Foreskin for Skin Grafts

News  Toronto Star. Tuesday, 4 April 1995.

Robin McKie

LONDON – Imagine a foreskin the size of six soccer fields.

It sounds like a priapic nightmare, but it's about to become reality next year.

A San Diego, Calif., company called Advanced Tissue Sciences plans to manufacture human skin grown in vats on an industrial scale using tissue from circumcised babies.

From each tiny foreskin the company will generate 23,225 square metres of human skin, enough to cover the six sports fields.

It will be used in transplants, for treating burn victims and for diabetic ulcer patients.

Skin is the one type of tissue that grows and continues to proliferate all your life, ATS vice-president Gail Naughton said. That is very useful.

A tour of its laboratories reveals a host of startling biological wonders: Scientists growing heart valves made of human tissue and constructing ears out of cloned cartilage. Similar work is going on with human livers, bone, intestine walls and ligaments.

Ultimately, every structure in the body will be available for us to re-create, company scientist Joe Vacante said.

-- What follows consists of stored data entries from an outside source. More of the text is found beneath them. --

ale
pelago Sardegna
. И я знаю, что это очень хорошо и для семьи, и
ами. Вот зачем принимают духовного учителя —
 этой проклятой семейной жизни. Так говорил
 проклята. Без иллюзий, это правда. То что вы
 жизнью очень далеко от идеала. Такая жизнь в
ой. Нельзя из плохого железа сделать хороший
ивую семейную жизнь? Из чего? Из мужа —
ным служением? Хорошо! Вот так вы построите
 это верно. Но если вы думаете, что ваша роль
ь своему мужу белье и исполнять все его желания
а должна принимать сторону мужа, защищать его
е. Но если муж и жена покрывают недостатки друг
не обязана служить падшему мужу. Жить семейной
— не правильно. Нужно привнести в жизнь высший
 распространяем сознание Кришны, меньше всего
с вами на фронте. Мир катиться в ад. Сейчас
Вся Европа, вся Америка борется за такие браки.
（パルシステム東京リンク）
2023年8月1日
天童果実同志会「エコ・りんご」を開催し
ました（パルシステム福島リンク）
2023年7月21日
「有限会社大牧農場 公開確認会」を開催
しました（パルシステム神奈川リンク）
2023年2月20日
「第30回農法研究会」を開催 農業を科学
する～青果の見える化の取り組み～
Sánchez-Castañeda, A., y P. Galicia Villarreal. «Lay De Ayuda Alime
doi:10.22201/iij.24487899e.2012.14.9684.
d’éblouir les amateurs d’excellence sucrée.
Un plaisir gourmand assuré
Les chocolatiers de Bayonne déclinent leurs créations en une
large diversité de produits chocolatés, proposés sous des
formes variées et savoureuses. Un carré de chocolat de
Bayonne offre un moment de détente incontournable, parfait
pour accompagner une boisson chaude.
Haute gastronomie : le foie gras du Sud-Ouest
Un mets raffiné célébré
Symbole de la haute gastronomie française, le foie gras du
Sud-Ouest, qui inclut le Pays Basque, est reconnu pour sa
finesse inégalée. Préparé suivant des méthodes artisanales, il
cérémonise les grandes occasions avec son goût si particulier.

But skin production leads the field, thanks to scientists who have overcome a basic problem: how to grow tissue cells.

In the past, attempts at cultivation were made, unsuccessfully, on flat, two-dimensional surfaces.

Only recently did researchers stumble on the answer: three- dimensional scaffolds on which cells can adhere.

This is how ATS is growing its foreskins. Cells are separated, dissolved, and the solution passed over lattices of biodegradable meshes – to which the skin adheres.

Nutrients and chemicals are added to stimulate growth, producing a patch of skin measuring 10 by 15 centimetres that is frozen and stored for use by surgeons.

The company expects to create two major businesses from such skin patches.

The first will treat foot ulcers for diabetics, which can develop into large open wounds, in turn leading to gangrene and amputations.

Highly encouraging success rates were reported in clinical trials. Not only does the dermal patch adhere to the wound, but the patient's own epidermis closes over to complete the healing.

The company expects to get full approval for its skin pieces, called Dermografts, next year.

There are about 400,000 diabetic ulcer patients in the United States, and roughly the same number in Europe, said Marie Burke, ATS director of corporate communications. That should generate a $2 billion business.

The second venture will use human skin patches to treat fire victims.

Treatment with dermal patches should provide the answer, the company says, providing protection against infection, without rejection. The pieces are removed once the patient's own skin is ready for transplant.

The technique has already notched up some noticeable successes – including that of 15-year-old Benjamin Paraiso, who set fire to himself while making a home-made bomb from a bottle of gasoline and a firecracker.

He suffered massive third-degree burns and, because local hospitals had run out of cadaver skin, might have died had Dermograft transplants not been available. Benjamin has now recovered.